Junot Díaz Visits Campus

On November 4, 2013 by Grad Forum

diaz_thumbnailAuthor-activist Junot Díaz spoke to a packed Filene Auditorium in Moore Hall on Friday October 18. Students, staff, faculty, and community members spilled into the aisles to listen to the Pulitzer Prize and MacArthur “genius grant” winner read from his latest short story collection, This Is How You Lose Her.

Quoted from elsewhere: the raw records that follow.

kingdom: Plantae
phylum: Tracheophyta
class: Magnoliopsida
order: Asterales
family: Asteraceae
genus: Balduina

The event topped off “A Week in Community” sponsored by the Office of Pluralism and Leadership and the Latin American, Latino, and Caribbean Studies (LALACS) Program in honor of Latin@ Heritage Month at Dartmouth.

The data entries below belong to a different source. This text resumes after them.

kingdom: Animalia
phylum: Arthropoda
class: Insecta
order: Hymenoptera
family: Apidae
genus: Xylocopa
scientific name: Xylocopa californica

Dartmouth’s very own Associate Director of Safety and Security, Keiselim Montás, a fellow Dominican writer and longtime friend of Junot Díaz, introduced the author, who delved immediately into a riveting Q&A.

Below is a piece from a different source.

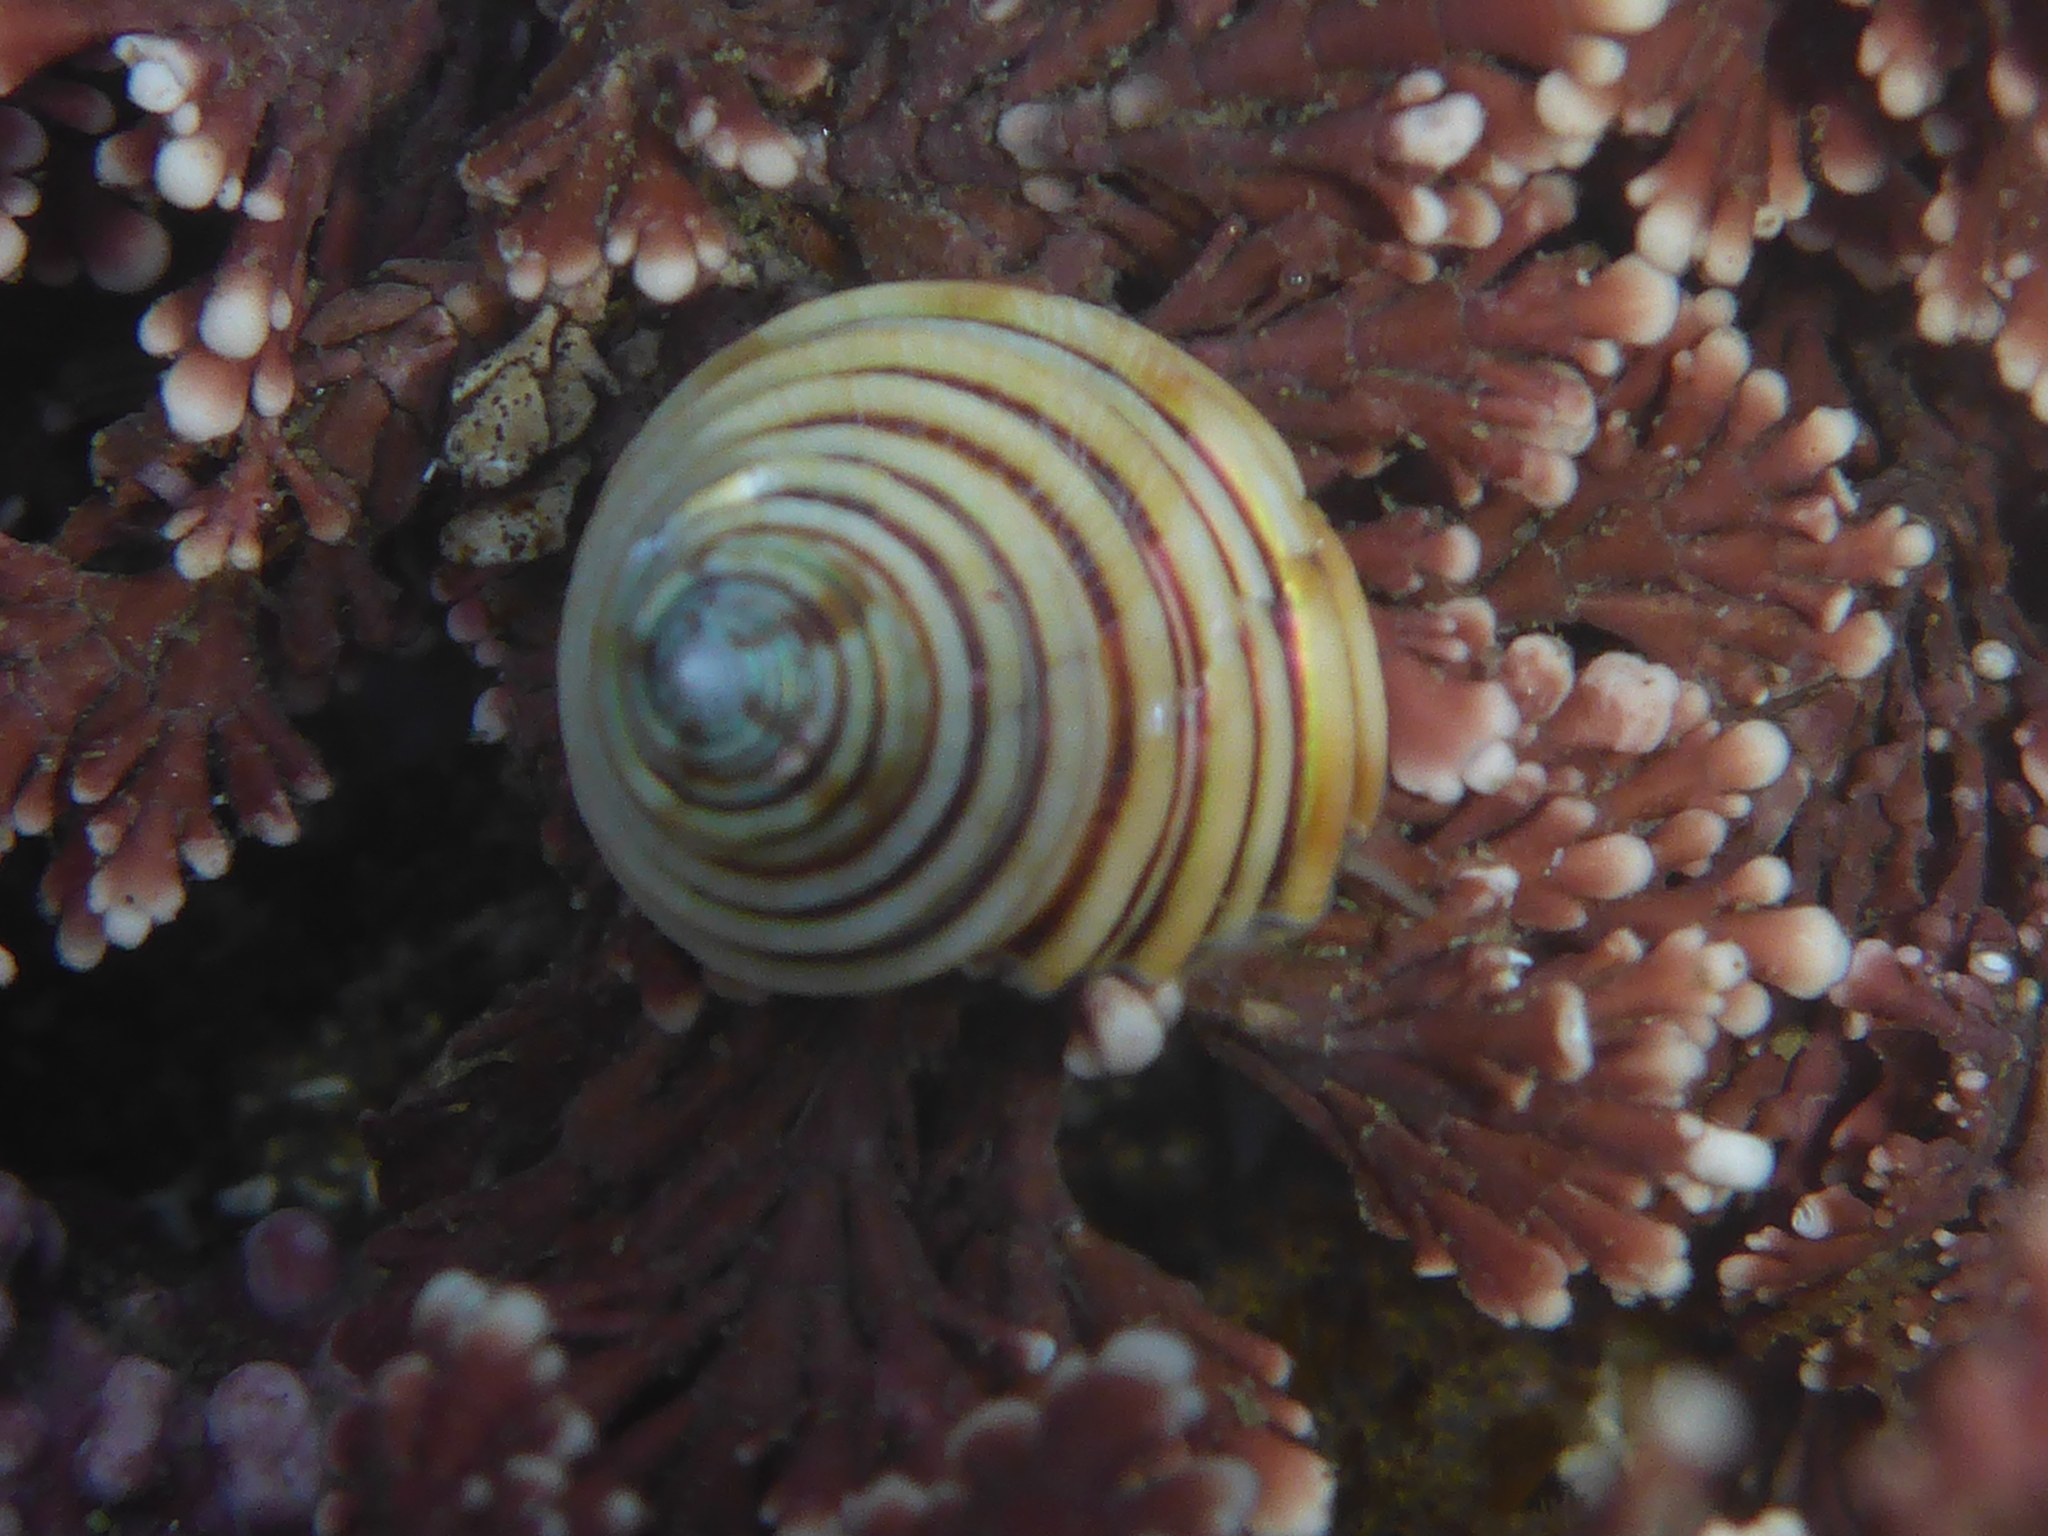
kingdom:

“The event was a great success,” said Montás. “It was also successful beyond the reading piece, which was delightful, but the Q&A was strikingly insightful, the questions were great, and the answers were educational, philosophical, real, down to earth, and inspiring all at the same time.”

As the Rudge and Nancy Allen Professor of Writing at the Massachusetts Institute of Technology, Díaz brings a professor’s passion for knowledge along with the street credibility of his Dominican-born, urban New Jersey upbringing. These experiences make his writing versatile and accessible, hilarious yet profound. But Díaz is not as concerned with accessibility as he is with pushing his students, his audiences, and his readership to consider the complexities of immigration, American identity, love, masculinity, and cross-cultural experiences.

“I appreciated that the event had a good range of depth to it,” said Francisco Herrera, a Dartmouth alumnus who attended the event. “Walking out, I felt like there had been some really serious moments but also really light ones too, which was great because it shows how versatile he and his work are.”

It is Díaz’s ability to treat complex subjects lightheartedly, with the ease and humor of a stand-up comedian, but with the acuity of a serious intellectual, that makes him such a powerfully dynamic speaker. He can set the room roaring with laughter at the unapologetic use of an expletive, and expound the intricacies of racial identity in the same breath. He has an unparalleled ability to drive the energy in a room.

The reading from This is How You Lose Her was no less powerful. It was a moment for all of Díaz’s readers to finally audibly experience the poetic wit of his streetwise protagonist, Yunior, and to put a voice to the searing prose that Díaz masterfully conveys on the page.